PIL before Delhi HC: Where is public debate in even-odd vehicle system?

The Delhi government announced its plan to restrict the number of cars on roads without first conducting a public debate and a study of the pros and cons of a system based on whether the registration number of a motor vehicle ends in an even or odd digit, argues a petition to be heard on Wednesday by the Delhi High Court.

PIL before Delhi HC: Where is public debate in even-odd vehicle system?

New Delhi: The Delhi government announced its plan to restrict the number of cars on roads without first conducting a public debate and a study of the pros and cons of a system based on whether the registration number of a motor vehicle ends in an even or odd digit, argues a petition to be heard on Wednesday by the Delhi High Court.

Filed as a PIL on Monday by advocate R.K. Kapoor before a division bench of Justice B.D. Ahmed and Justice Sanjeev Sachdeva, the petition said the government should be restrained from enforcing the decision. 

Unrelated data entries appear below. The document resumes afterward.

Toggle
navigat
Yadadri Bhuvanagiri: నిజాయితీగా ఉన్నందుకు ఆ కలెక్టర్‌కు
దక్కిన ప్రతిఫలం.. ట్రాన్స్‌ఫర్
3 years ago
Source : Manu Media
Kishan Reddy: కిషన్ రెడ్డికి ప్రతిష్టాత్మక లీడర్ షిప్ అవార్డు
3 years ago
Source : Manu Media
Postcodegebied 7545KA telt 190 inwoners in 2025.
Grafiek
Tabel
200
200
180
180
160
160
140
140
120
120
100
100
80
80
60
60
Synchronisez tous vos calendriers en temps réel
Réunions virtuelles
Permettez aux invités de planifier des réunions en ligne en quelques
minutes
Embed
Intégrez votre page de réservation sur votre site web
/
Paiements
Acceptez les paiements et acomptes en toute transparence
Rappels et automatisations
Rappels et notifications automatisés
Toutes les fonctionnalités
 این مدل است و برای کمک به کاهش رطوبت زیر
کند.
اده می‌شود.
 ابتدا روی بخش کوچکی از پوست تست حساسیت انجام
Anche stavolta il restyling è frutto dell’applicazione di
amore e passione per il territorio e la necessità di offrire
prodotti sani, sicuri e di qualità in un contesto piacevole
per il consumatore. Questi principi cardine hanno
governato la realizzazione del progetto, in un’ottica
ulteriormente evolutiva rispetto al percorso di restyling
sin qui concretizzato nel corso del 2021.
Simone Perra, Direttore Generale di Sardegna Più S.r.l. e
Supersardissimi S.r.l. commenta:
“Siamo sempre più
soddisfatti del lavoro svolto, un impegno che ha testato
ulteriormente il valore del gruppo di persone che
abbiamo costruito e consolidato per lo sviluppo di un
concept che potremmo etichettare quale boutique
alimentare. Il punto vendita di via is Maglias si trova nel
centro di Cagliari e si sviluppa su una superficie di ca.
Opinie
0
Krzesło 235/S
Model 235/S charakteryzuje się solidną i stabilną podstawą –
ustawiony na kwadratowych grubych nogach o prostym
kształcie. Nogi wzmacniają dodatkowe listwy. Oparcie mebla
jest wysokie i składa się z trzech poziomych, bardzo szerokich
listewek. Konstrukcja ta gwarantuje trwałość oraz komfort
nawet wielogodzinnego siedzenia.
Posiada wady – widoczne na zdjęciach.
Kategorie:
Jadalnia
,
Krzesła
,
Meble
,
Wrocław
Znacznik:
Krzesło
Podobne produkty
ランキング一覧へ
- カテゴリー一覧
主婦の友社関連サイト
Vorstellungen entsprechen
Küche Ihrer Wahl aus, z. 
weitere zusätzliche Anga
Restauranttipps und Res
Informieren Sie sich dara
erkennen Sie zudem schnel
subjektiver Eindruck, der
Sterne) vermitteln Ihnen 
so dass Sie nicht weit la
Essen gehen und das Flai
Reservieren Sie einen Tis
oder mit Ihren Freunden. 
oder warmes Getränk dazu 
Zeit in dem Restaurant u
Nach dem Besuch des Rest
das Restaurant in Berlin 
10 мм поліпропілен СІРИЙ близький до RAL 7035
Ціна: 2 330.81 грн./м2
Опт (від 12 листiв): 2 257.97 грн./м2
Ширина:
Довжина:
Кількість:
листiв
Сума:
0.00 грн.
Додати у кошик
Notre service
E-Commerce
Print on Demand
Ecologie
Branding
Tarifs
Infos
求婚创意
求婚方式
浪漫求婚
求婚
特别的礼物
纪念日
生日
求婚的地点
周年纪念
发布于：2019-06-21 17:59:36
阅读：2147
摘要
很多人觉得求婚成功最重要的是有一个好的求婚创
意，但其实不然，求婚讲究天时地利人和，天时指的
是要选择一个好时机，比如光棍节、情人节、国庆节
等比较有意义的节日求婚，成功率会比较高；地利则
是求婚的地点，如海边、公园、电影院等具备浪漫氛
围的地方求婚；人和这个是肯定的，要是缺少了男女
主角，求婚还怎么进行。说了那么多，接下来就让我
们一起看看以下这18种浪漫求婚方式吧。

Representing the petitioner, lawyer Shweta Kapoor wondered whether it was in public interest to make a policy for restricted movement of private vehicles, specifically privately-owned cars, without having conducted a detailed study about its pros and cons and without considering the disturbing effect the same would have on the public at large. 

To bring down the increasing air pollution level in the national capital, the Delhi government has decided that from January 1, private vehicles would be allowed to run on the streets on alternate days depending on whether their licence plates end in odd or even numbers. 

The plea said the government had not taken into consideration that there was a principle of 'public will' under the democratic system of governance and the same could be taken away by issuing such directions and restrictions.

It also raised the question of women's safety, saying the government had not been able to provide a safe public transport to women and that the impugned decision was "unreasonable and arbitrary".

"The women who have always felt unsafe in this city feel safe driving their own vehicles back from their workplace after sundown or even late at night or engaging their own drivers where they have the paying capacity but now they will have to face the horrors on alternate days," said the plea.

It said the government had also ignored the differently-abled who used modified private vehicles and under no circumstance they would be able to commute by public transport. 

The plea also said that curtailing the movement of citizens on the basis of registration number of their vehicles would also leave several citizens stranded on every alternate day.

"Curtailing the constitutional rights of the citizens by following unreasonable and arbitrary measures is only going to add to the chaos and shall not actually uproot the actual causes of pollution from the city which include pollution dust, entry of trucks inside the city of Delhi and traditional ways of waste disposal in the city," it added.